Rewrite the items with "maximum" replaced by "highest" and everything else unchanged. Omit the pictures.

---- INPUT

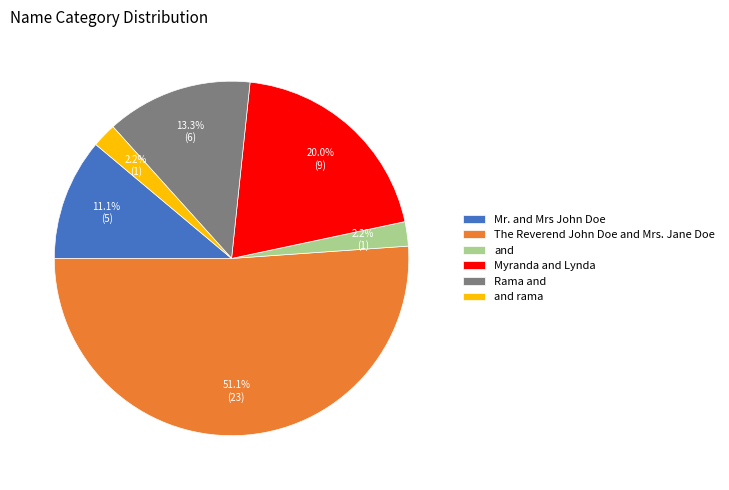

What percentage is NOT represented by Myranda and Lynda?

80.0%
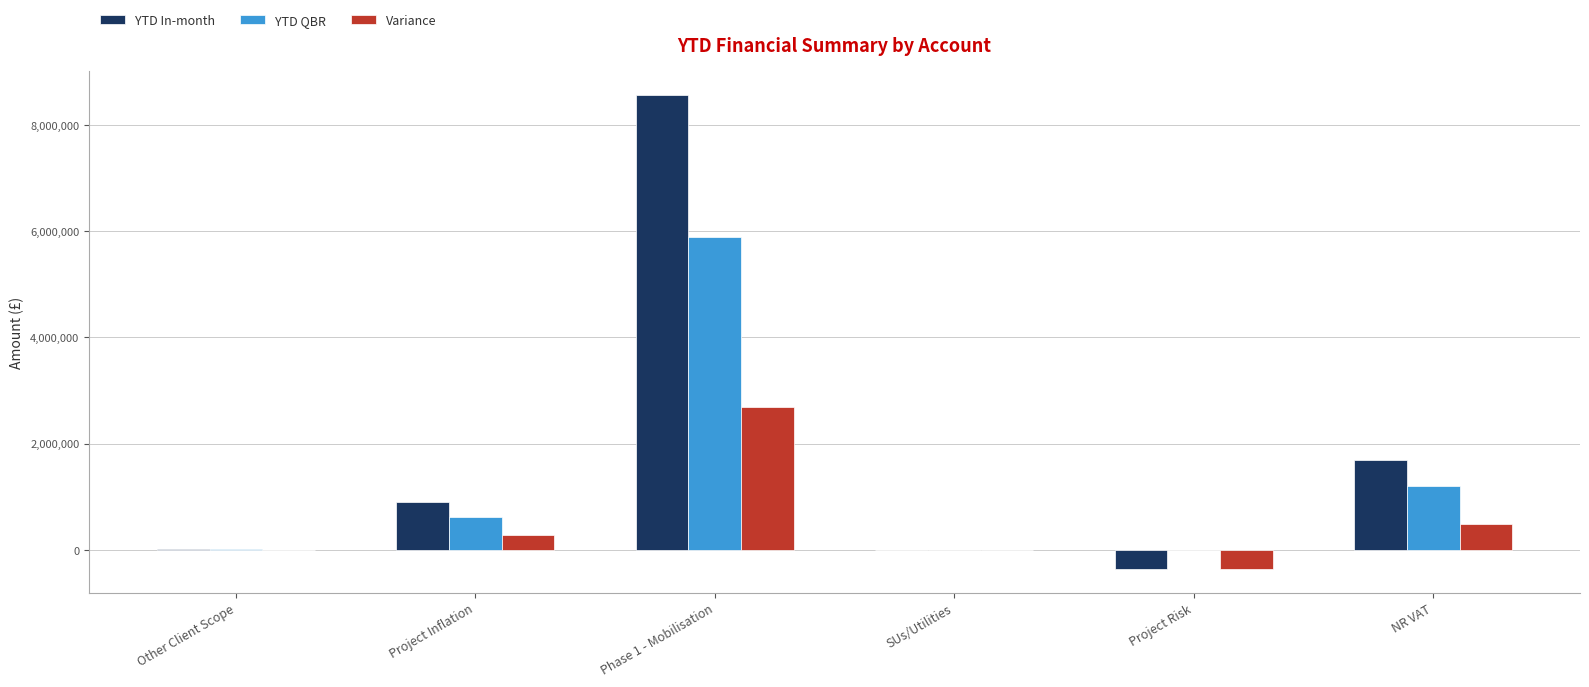

What is the maximum value for YTD QBR?

5892642.6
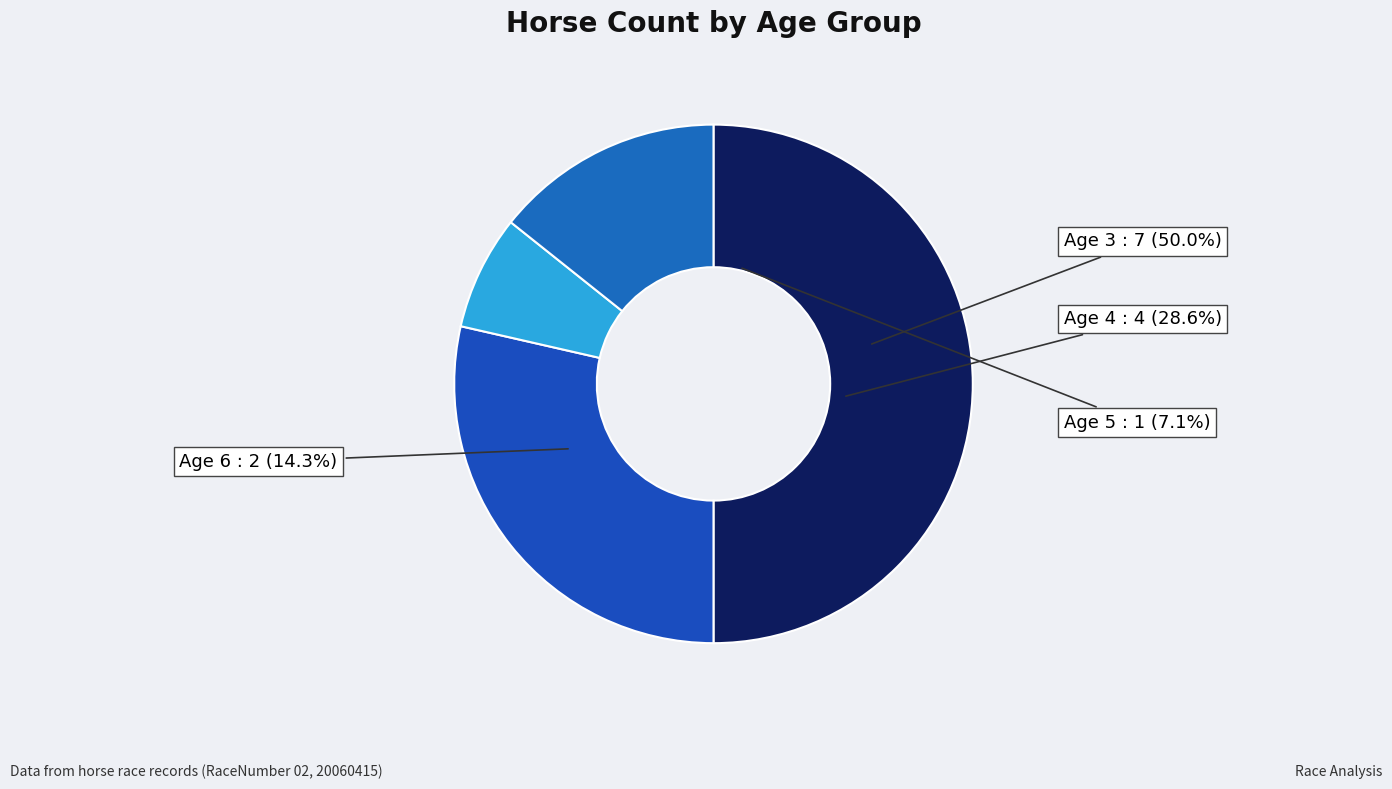

Between Age 4 and Age 3, which is larger?

Age 3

--------

EXERCISE SOLUTION -
What percentage is NOT represented by Myranda and Lynda?

80.0%

What is the highest value for YTD QBR?

5892642.6

Between Age 4 and Age 3, which is larger?

Age 3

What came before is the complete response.